Openness to everything closes the mind to careful distinctions and civil discourse. It fosters a popular conformism, a moral and intellectual corruption that reduces all meaning to the present tense. Relativism replaces reflection and reason. Opinion, not probing, becomes the baseline of value. The Delphic Oracle of "Know thyself" is translated into a mere narcissistic motto with intellectual pretension.


"Openness used to be the virtue that permitted us to seek the good by using reason," Bloom wrote. "It now means accepting everything and denying reason's power."


Saul Bellow, in a preface to Bloom's book, writes that the university has become a "conceptual warehouse" of harmful influences rather than a place for free inquiry. Academic antagonists no longer listen to each other: "The habits of civilized discourse have suffered a scorching." What happens in university life spills over into our political life and vice versa.

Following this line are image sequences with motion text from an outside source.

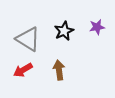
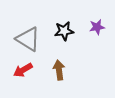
black star: rotated 18 degrees clockwise
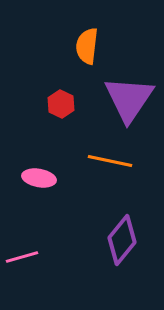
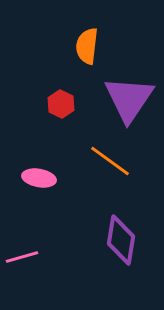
orange line: rotated 24 degrees clockwise
purple diamond: moved 1 px left; rotated 30 degrees counterclockwise
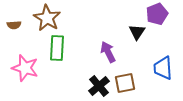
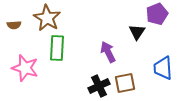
black cross: rotated 15 degrees clockwise
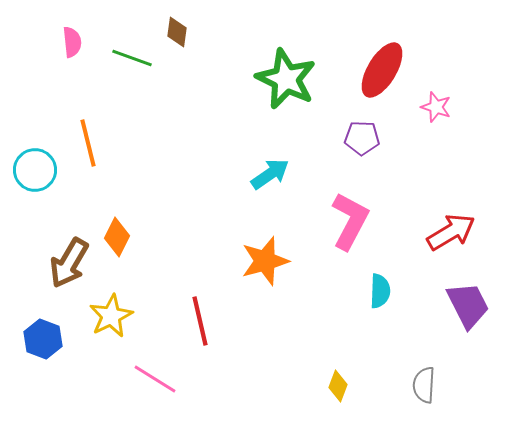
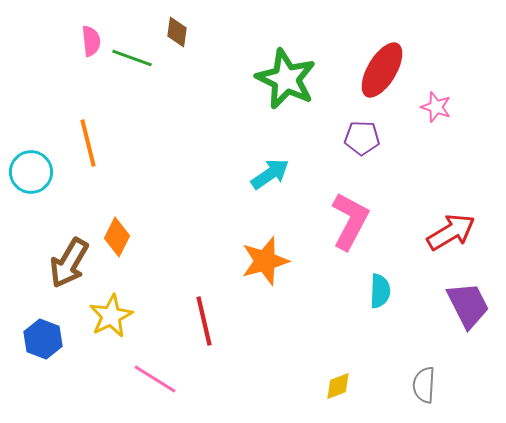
pink semicircle: moved 19 px right, 1 px up
cyan circle: moved 4 px left, 2 px down
red line: moved 4 px right
yellow diamond: rotated 48 degrees clockwise
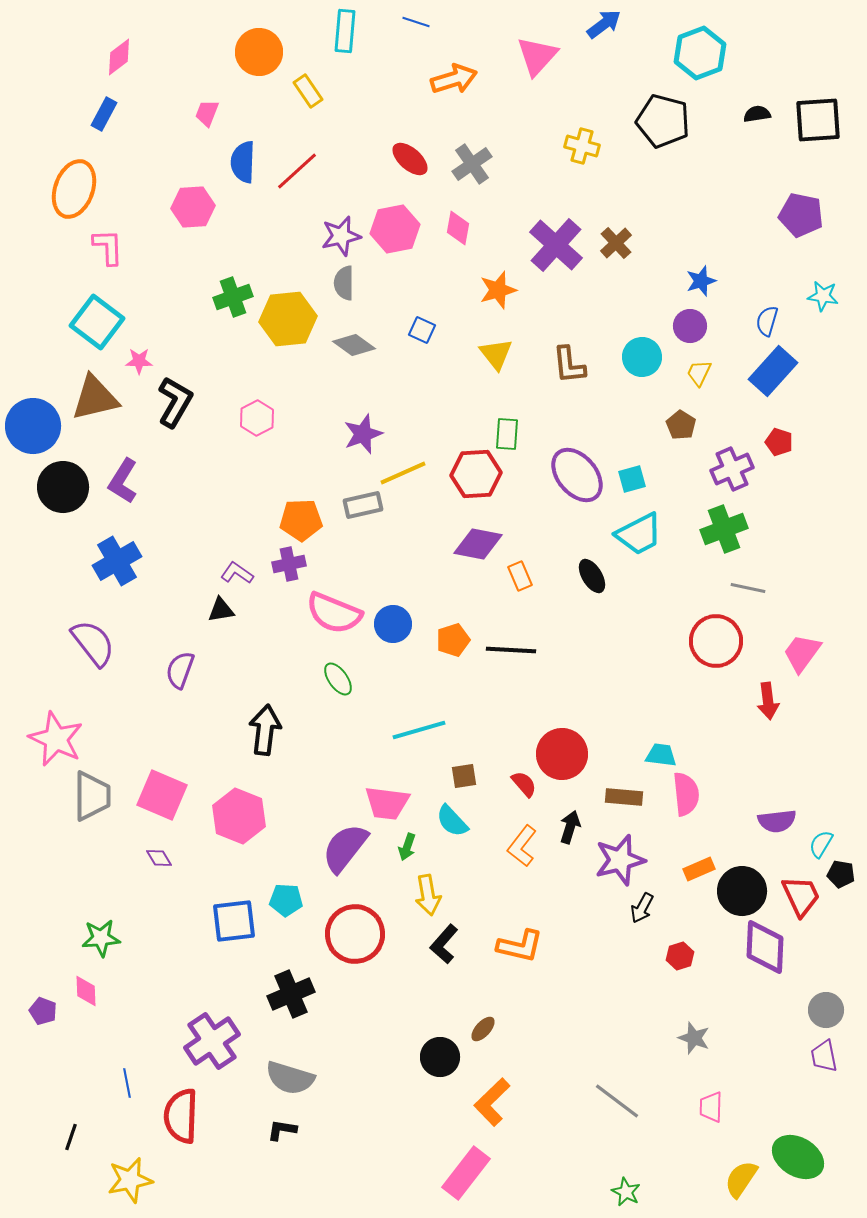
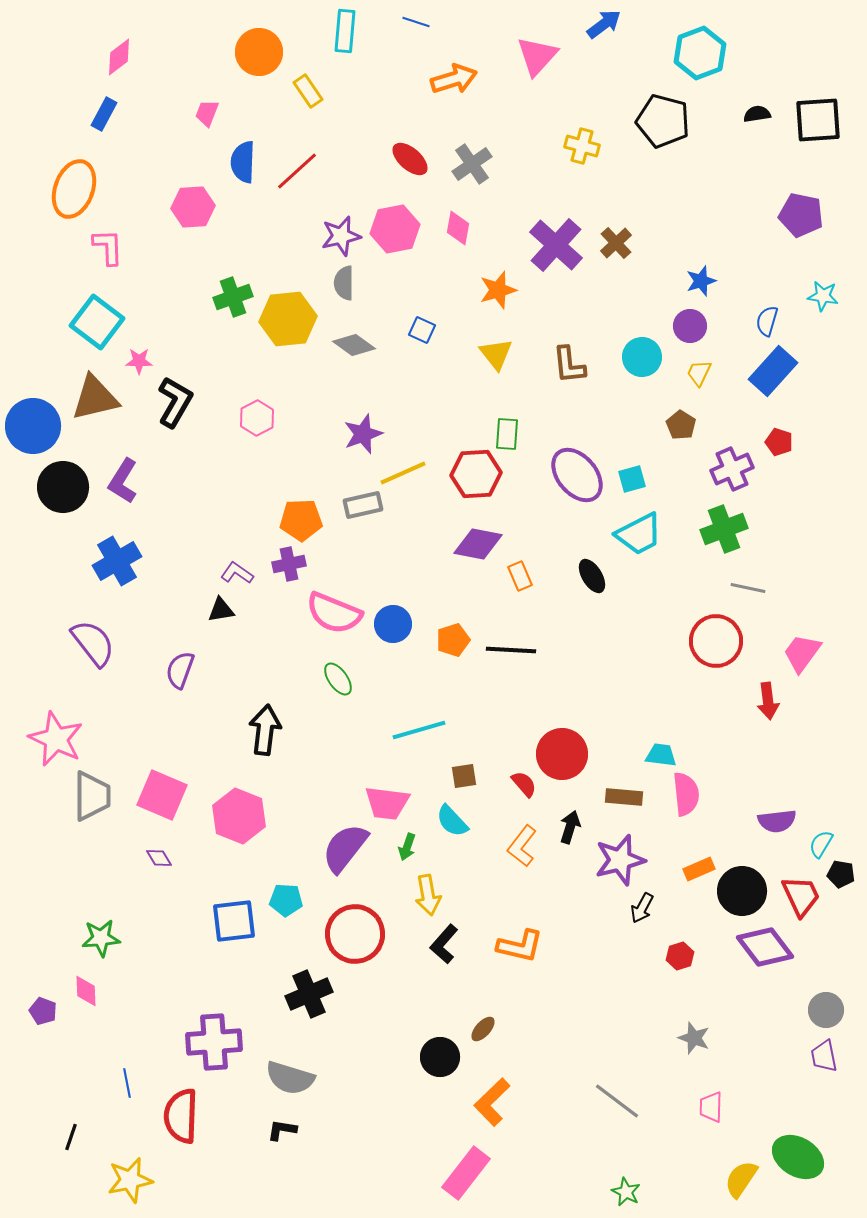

Instead of reforming the university at its academic roots, reassessing the goals of a university education, mottos in consultant-speak become emblematic for what the university has become. The tragic-comic professor in Bellow's novel "Herzog," trying to integrate his learning with his life, jokes that what this country needs "is a good five-cent synthesis," reprising the famous wisecrack about cigars by Thomas Marshall, Woodrow Wilson's vice president. It takes wisdom, in the old meaning of the word, to distill the purpose of education. Fiat Lux.